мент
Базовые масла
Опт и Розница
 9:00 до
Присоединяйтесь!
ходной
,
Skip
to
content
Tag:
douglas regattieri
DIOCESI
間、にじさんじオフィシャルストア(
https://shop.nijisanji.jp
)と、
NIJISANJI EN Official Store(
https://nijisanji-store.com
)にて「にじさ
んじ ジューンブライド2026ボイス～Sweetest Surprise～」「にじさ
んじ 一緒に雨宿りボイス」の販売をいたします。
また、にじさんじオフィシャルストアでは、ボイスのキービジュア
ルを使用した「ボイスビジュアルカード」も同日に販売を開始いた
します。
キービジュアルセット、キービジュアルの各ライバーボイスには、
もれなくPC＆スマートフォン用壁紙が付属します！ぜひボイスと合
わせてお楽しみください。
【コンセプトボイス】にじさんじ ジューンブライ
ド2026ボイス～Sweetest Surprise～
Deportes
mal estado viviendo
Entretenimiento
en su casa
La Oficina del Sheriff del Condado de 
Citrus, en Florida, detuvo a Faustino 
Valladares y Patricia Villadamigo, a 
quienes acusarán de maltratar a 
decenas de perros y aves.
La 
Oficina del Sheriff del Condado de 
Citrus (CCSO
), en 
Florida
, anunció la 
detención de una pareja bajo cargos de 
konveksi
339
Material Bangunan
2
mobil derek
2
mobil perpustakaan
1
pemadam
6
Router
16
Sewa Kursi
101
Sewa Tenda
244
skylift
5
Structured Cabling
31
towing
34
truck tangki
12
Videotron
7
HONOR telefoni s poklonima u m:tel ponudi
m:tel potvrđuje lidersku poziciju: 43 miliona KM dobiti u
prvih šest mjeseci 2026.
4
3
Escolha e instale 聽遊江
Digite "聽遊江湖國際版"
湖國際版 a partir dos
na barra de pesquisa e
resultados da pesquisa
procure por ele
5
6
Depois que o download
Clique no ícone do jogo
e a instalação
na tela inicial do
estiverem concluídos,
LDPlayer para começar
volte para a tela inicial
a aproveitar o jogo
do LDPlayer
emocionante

---

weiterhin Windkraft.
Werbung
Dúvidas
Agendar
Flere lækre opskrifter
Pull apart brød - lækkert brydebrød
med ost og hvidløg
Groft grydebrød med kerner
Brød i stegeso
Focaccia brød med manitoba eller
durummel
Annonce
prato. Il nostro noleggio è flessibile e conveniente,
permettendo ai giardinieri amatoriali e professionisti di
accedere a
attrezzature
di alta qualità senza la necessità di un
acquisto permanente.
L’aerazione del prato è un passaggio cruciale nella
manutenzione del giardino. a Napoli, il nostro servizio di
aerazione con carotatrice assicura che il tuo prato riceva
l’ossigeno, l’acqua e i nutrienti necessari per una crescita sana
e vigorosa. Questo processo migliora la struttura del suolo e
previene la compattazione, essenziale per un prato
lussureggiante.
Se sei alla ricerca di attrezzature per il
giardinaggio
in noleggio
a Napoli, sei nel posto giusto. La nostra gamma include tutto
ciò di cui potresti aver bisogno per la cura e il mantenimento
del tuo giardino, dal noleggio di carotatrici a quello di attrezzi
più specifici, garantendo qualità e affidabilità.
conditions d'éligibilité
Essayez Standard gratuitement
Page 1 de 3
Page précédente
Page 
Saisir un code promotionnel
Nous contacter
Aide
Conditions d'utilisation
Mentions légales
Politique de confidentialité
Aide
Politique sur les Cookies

* _BRIEF_: Your answer should be the lines above from the one containing "Mentions légales" through the one containing "Politique sur les Cookies", copied exactly and with both ends kept.

* _SOLVED PROBLEM_:
Mentions légales
Politique de confidentialité
Aide
Politique sur les Cookies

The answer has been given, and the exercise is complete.